By Jared Cummans
Jeremy Grantham, famous for co-founding the Grantham Mayo Van Otterloo, has made a series of forecasts that investors may want to pay attention to. Grantham has become a household investing name with his uncanny predictions of numerous asset bubbles as well as his general knowledge of the financial world. According to Mr. Grantham, the next seven years will see timber outperform all other asset classes. The prediction laid out a 6.5% annualized return for this commodity, while other asset classes lagged behind.
Though Grantham sees emerging market stocks and U.S. large caps putting up decent numbers, timber is predicted to outdo all of its competition, with the bond space performing particularly poorly. It should be noted that his model factors in mean inflation of 2.2%, a figure that may be far too low by the standards of many. Should inflation be higher, timber has a strong chance to outperform the numbers put forth by Grantham, as the asset has long been a strong hedge against inflation.
The price of timber has risen by an average of 5% for the past century, and those gains include strong performances during some of the worst markets in U.S. history. “During America’s last major inflationary period – from 1973 to 1981, when inflation averaged 9.2% – timberland values increased by an average of 22% per year” writes Larry D. Spears. Since the beginning of the 20th century timber has outpaced the S&P 500 and has risen by approximately 15% each year since 1987 (save one bad year during the U.S. housing crash).

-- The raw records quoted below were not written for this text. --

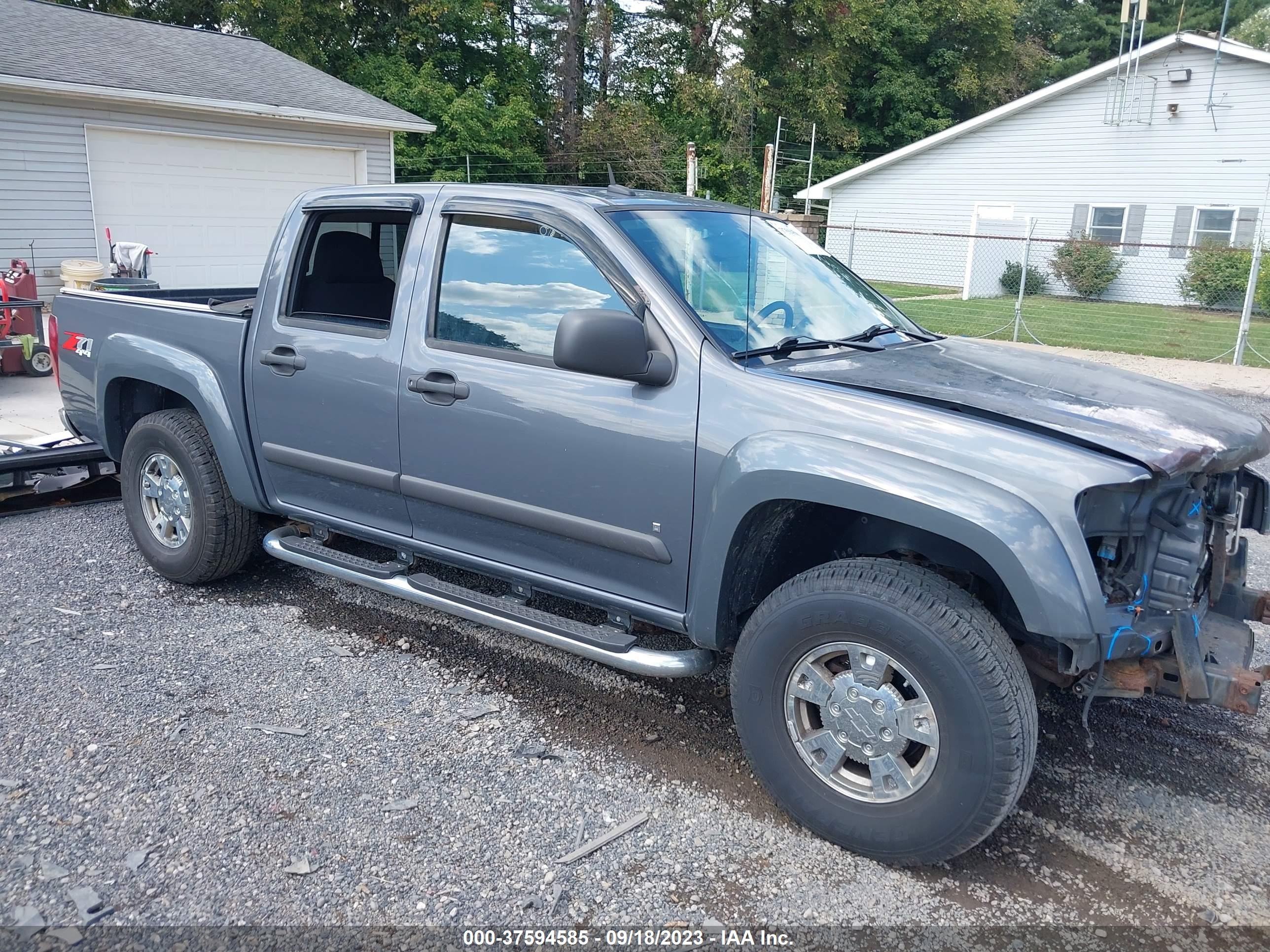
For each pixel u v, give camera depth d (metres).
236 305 5.25
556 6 32.41
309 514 4.43
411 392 3.81
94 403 5.20
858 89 38.12
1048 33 46.19
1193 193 23.92
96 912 2.63
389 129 16.75
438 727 3.67
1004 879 2.90
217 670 4.06
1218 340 16.80
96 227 13.89
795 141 35.62
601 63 34.62
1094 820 3.21
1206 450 2.79
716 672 4.23
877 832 2.88
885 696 2.85
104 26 16.64
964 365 3.53
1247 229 23.30
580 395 3.38
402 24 29.39
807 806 3.01
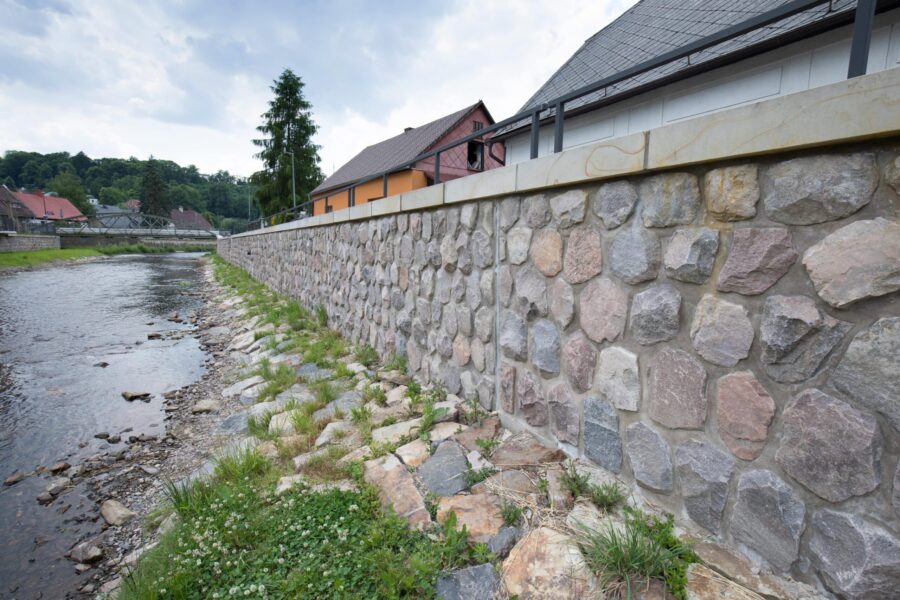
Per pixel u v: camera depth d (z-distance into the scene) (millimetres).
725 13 6316
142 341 8617
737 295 1722
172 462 3879
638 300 2129
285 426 3840
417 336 4465
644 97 6730
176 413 5039
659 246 2020
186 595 1971
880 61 4512
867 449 1384
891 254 1323
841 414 1442
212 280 19719
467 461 2709
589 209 2385
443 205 3848
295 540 2225
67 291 15578
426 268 4227
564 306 2596
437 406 3547
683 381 1942
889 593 1349
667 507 2047
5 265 22547
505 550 1983
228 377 6098
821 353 1490
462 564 1951
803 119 1445
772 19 1626
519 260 2957
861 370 1396
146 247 42750
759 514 1679
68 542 2975
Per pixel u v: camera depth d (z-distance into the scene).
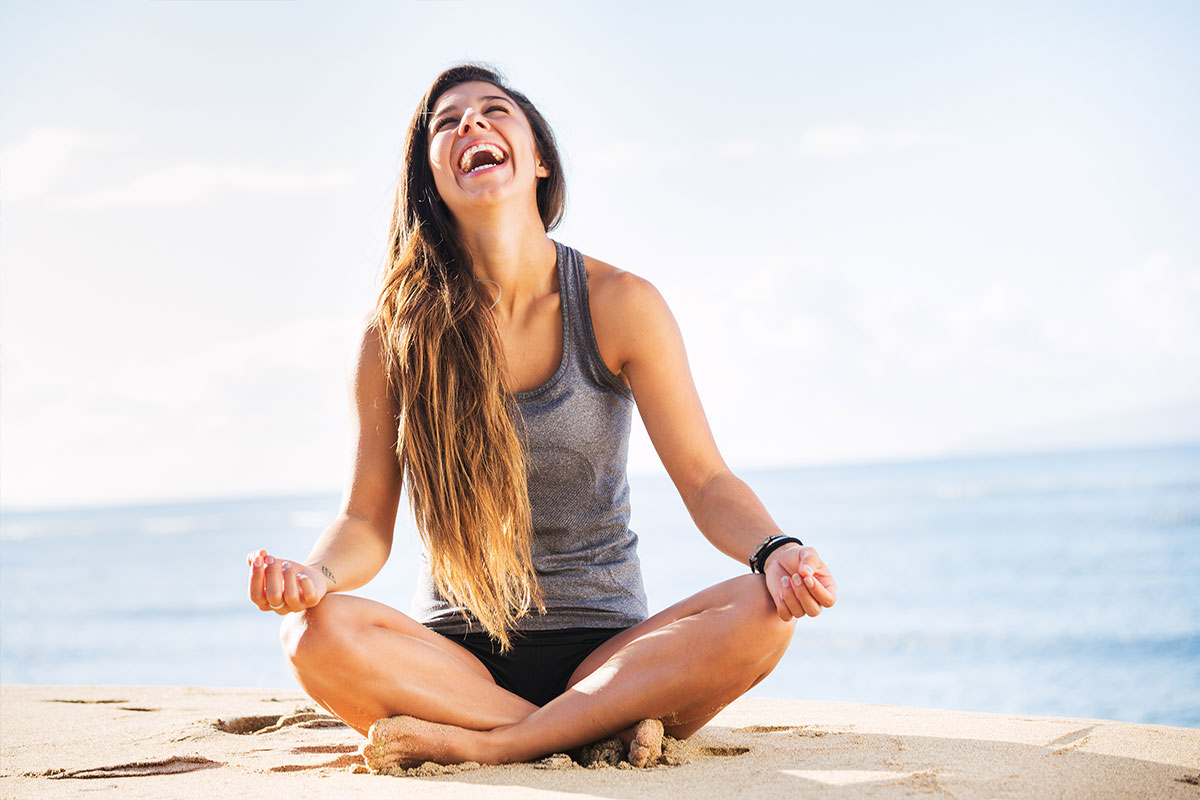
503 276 2.47
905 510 35.00
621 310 2.41
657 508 43.03
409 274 2.46
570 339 2.41
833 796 1.71
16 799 1.91
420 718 2.07
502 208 2.40
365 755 2.04
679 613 2.12
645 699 2.04
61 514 100.25
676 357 2.41
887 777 1.84
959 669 10.63
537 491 2.36
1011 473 62.41
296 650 2.04
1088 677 9.66
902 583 18.02
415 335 2.37
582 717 2.06
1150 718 7.67
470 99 2.50
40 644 16.55
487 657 2.32
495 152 2.43
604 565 2.35
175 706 3.37
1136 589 15.52
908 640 12.76
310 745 2.47
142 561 35.03
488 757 2.06
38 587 27.47
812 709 3.02
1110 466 65.06
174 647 15.41
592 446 2.37
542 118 2.68
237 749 2.46
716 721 2.75
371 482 2.40
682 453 2.38
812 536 27.16
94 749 2.51
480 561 2.29
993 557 20.70
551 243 2.52
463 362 2.36
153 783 2.04
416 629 2.17
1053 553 20.64
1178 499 32.22
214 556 35.47
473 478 2.30
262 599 1.96
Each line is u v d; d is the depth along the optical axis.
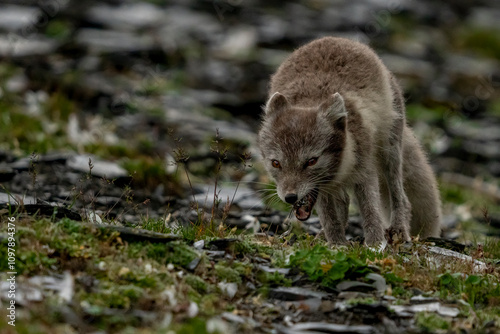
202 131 19.09
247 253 8.84
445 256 9.54
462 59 32.56
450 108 26.22
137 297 7.12
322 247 8.67
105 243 8.00
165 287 7.42
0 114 16.94
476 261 9.49
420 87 27.36
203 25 29.05
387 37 31.86
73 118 17.39
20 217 8.55
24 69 21.14
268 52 27.23
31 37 24.41
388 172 11.80
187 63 25.02
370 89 11.40
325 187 10.98
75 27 26.06
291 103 11.45
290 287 8.12
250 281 8.14
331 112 10.66
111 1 29.83
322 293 8.01
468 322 7.48
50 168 14.38
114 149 16.50
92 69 22.41
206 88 23.66
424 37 33.91
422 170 12.81
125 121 19.06
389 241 10.25
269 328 7.21
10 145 15.45
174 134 18.55
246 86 24.09
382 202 12.49
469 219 16.27
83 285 7.18
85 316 6.70
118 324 6.68
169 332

- S&P Global Timber & Forestry Index Fund (WOOD): This ETF measures the performance of firms all over the world that have their hands in the forestry and timber business. The fund has about $170 million in assets and trades hands just under 20,000 times each day.
- Weyerhaeuser Co (WY): A stock that has been on a tear this year, gaining more than 50%, WY is a forestry company that has its hands in ever facet of the timber industry.
- Plum Creek Timber (PCL): A coveted timber stock with a market cap of just over $7 billion. This REIT is one of the largest private landowners in the U.S. and its stock maintains an attractive dividend of 3.8%.